Using an approach like this, you can develop quick preliminary answers to arrive at an order of magnitude answer that provides insight while working through further. By eliminating poor solutions early, you can conduct more analysis and go deep to unearth the real nuggets of wisdom.

2. Data Analysis and Visualization

“In God we trust; all others, bring data.”

The Information Age is certainly upon us, and the zealous pursuit of fact-based perfect answers is tempting. However, the very sea of data which provides the ability to analyze our world also obscures our ability to discern the signal from the noise, and to make accurate decisions.

Fortunately, data visualization has emerged as an important element of data science, enabling insights from all the abundance of information.

We live in a world of data, and the ability to visualize this data and develop insights is critical to making improvements. The ability to visually represent your ideas with sound thinking and a compelling story will increase the impact of recommendations and make them more accessible and convincing.

You can think of data as the new oil of commerce. We are transitioning to a world full of data and analysis, and every professional, especially consultants, needs to be proficient in data analysis. This need for data expertise is not limited to traditionally professional fields—it is truly everywhere.

As a part-time farmer, I am amazed at the degree to which technology and data are driving the economics and outcomes of perhaps the oldest industry on our planet.
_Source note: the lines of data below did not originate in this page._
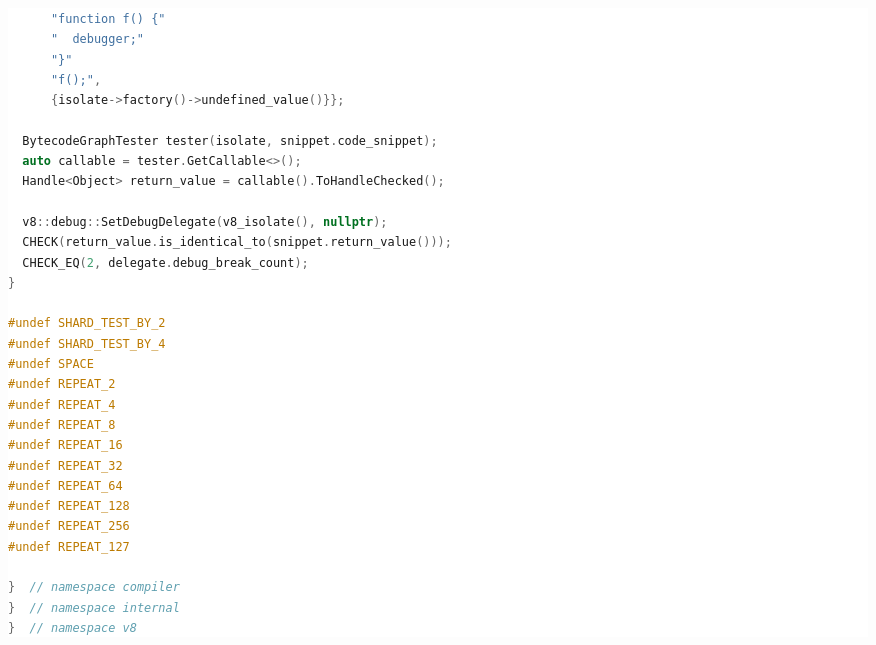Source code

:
 ```cpp
      "function f() {"
      "  debugger;"
      "}"
      "f();",
      {isolate->factory()->undefined_value()}};

  BytecodeGraphTester tester(isolate, snippet.code_snippet);
  auto callable = tester.GetCallable<>();
  Handle<Object> return_value = callable().ToHandleChecked();

  v8::debug::SetDebugDelegate(v8_isolate(), nullptr);
  CHECK(return_value.is_identical_to(snippet.return_value()));
  CHECK_EQ(2, delegate.debug_break_count);
}

#undef SHARD_TEST_BY_2
#undef SHARD_TEST_BY_4
#undef SPACE
#undef REPEAT_2
#undef REPEAT_4
#undef REPEAT_8
#undef REPEAT_16
#undef REPEAT_32
#undef REPEAT_64
#undef REPEAT_128
#undef REPEAT_256
#undef REPEAT_127

}  // namespace compiler
}  // namespace internal
}  // namespace v8
```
From genetics to GPS, from seeds to statistics, farming is just as dependent on insights from data as other industry sectors.

Fortunately, there has been an explosion of writing and educational resources on data science, making it more accessible to a much broader group than the traditional academic and actuarial crowd.
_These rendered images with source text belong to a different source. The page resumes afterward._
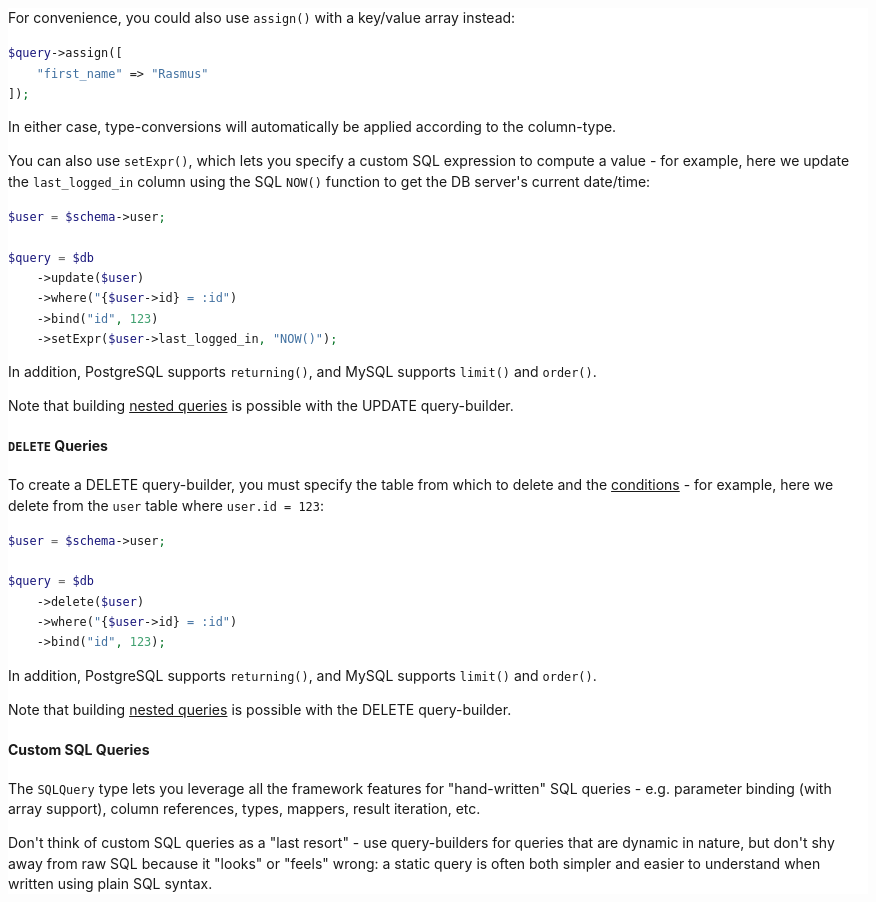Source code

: For convenience, you could also use `assign()` with a key/value array instead:

```php
$query->assign([
    "first_name" => "Rasmus"
]);
```

In either case, type-conversions will automatically be applied according to the column-type.

You can also use `setExpr()`, which lets you specify a custom SQL expression to compute a value - for example,
here we update the `last_logged_in` column using the SQL `NOW()` function to get the DB server's current date/time:

```php
$user = $schema->user;

$query = $db
    ->update($user)
    ->where("{$user->id} = :id")
    ->bind("id", 123)
    ->setExpr($user->last_logged_in, "NOW()");
```

In addition, PostgreSQL supports `returning()`, and MySQL supports `limit()` and `order()`.

Note that building [nested queries](#nested) is possible with the UPDATE query-builder.

#### `DELETE` Queries

To create a DELETE query-builder, you must specify the table from which to delete and the
[conditions](#conditions) - for example, here we delete from the `user` table where `user.id = 123`:

```php
$user = $schema->user;

$query = $db
    ->delete($user)
    ->where("{$user->id} = :id")
    ->bind("id", 123);
```

In addition, PostgreSQL supports `returning()`, and MySQL supports `limit()` and `order()`.

Note that building [nested queries](#nested) is possible with the DELETE query-builder.

#### Custom SQL Queries

The `SQLQuery` type lets you leverage all the framework features for "hand-written" SQL queries - e.g.
parameter binding (with array support), column references, types, mappers, result iteration, etc.

Don't think of custom SQL queries as a "last resort" - use query-builders for queries that are
dynamic in nature, but don't shy away from raw SQL because it "looks" or "feels" wrong: a static query
is often both simpler and easier to understand when written using plain SQL syntax.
If you are still in university, you can take an introductory course on the topic. If you are out of college, the internet has plenty of relevant courses and guides you can use to sharpen your data skills.

3. Relationship Management

Consultants sell a service, not a tangible product, and it is not a stretch to say that consultants sell themselves. This means their relationship with their client is everything. You must become customer centric, or in consulting parlance, ‘client-centric.’
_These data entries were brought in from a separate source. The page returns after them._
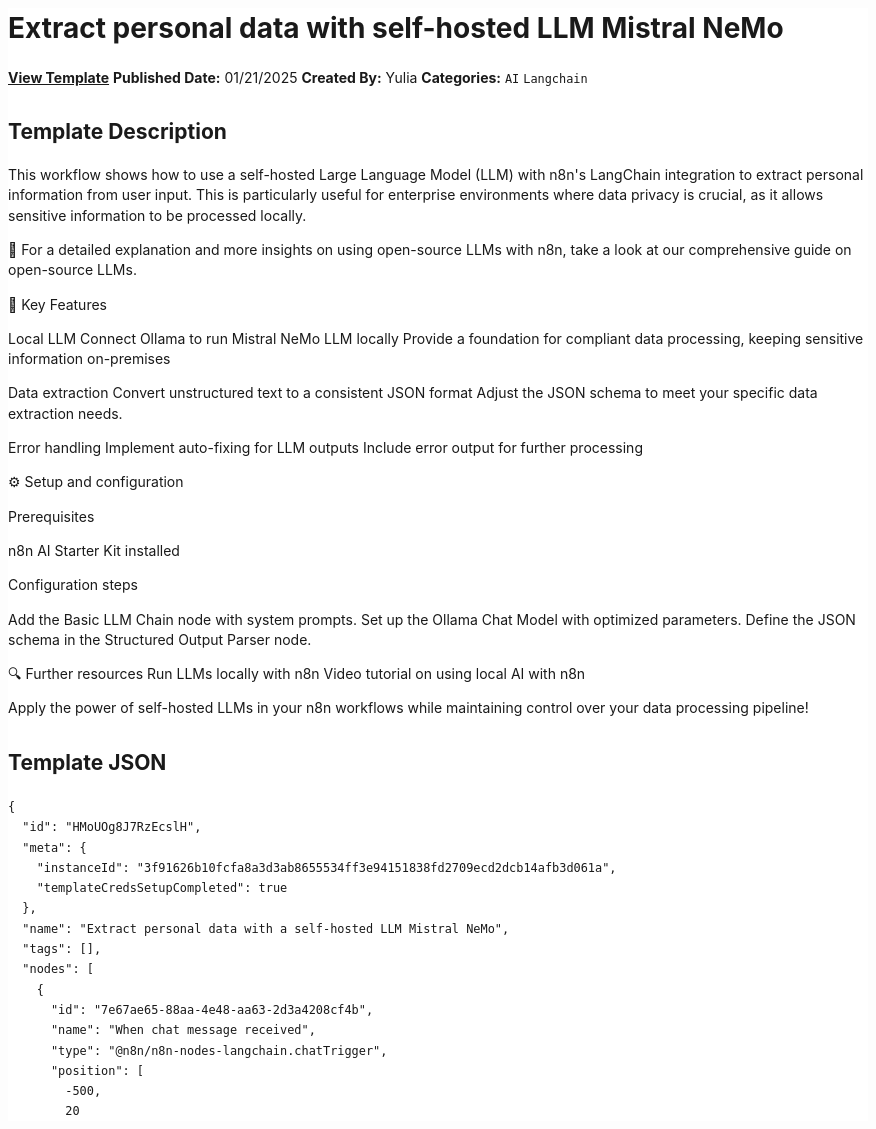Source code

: # Extract personal data with self-hosted LLM Mistral NeMo

**[View Template](https://n8n.io/workflows/2766-/)**  **Published Date:** 01/21/2025  **Created By:** Yulia  **Categories:** `AI` `Langchain`  

## Template Description

This workflow shows how to use a self-hosted Large Language Model (LLM) with n8n's LangChain integration to extract personal information from user input. This is particularly useful for enterprise environments where data privacy is crucial, as it allows sensitive information to be processed locally.

📖 For a detailed explanation and more insights on using open-source LLMs with n8n, take a look at our comprehensive guide on open-source LLMs.

🔑 Key Features

Local LLM
   Connect Ollama to run Mistral NeMo LLM locally
   Provide a foundation for compliant data processing, keeping sensitive information on-premises

Data extraction
   Convert unstructured text to a consistent JSON format
   Adjust the JSON schema to meet your specific data extraction needs.

Error handling
   Implement auto-fixing for LLM outputs
   Include error output for further processing

⚙️ Setup and сonfiguration

Prerequisites

n8n AI Starter Kit installed

Configuration steps

Add the Basic LLM Chain node with system prompts.
Set up the Ollama Chat Model with optimized parameters.
Define the JSON schema in the Structured Output Parser node.

🔍 Further resources
Run LLMs locally with n8n
Video tutorial on using local AI with n8n

Apply the power of self-hosted LLMs in your n8n workflows while maintaining control over your data processing pipeline!


## Template JSON

```
{
  "id": "HMoUOg8J7RzEcslH",
  "meta": {
    "instanceId": "3f91626b10fcfa8a3d3ab8655534ff3e94151838fd2709ecd2dcb14afb3d061a",
    "templateCredsSetupCompleted": true
  },
  "name": "Extract personal data with a self-hosted LLM Mistral NeMo",
  "tags": [],
  "nodes": [
    {
      "id": "7e67ae65-88aa-4e48-aa63-2d3a4208cf4b",
      "name": "When chat message received",
      "type": "@n8n/n8n-nodes-langchain.chatTrigger",
      "position": [
        -500,
        20
```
Clients understand your value, at least in part, by both what you deliver and how you communicate that delivery. In other words, the experience. You want to make their experience a good one – empathetic, differentiated, and clearly valuable.

As a young consultant, your ability to develop strong client relationships is one of the best ways to accelerate your career and outshine others with more experience than you.

Even if you’re extremely gifted, there will always be colleagues with more talent and experience. However, if you can build strong relationships with clients, you can increase your impact and establish similar or even more value than more senior consultants. This meritocracy is what attracts young professionals to the best consulting firms.

4. Project Management

While relationships are client-centric ways to create connections and develop business, engagements actually create revenue for your firm.

The more projects you complete successfully, the more experience you gain, the more money and margin your firm makes, and the more valuable you are to the firm. Shakespeare said that “the play’s the thing” – for consultants, the project is the thing, the center of the consultant’s day-to-day world.

Project-based thinking is an effective way to conduct any initiative, instead of having a level of effort support structure. Project-based thinking means that there is a beginning and end, that there is clear scope and deliverables (how we know we are done), and that you can bring in team members with the strength and diversity needed to accomplish the task.

Other aspects of project management are time and money -- you have to consider a budget, a time frame, and the fact that every week, more information will come in and you will have to adjust your work plan. Projects require you to work with a sense of urgency. You must therefore know how to adopt a good plan, implement it, and execute quickly without any drop in quality.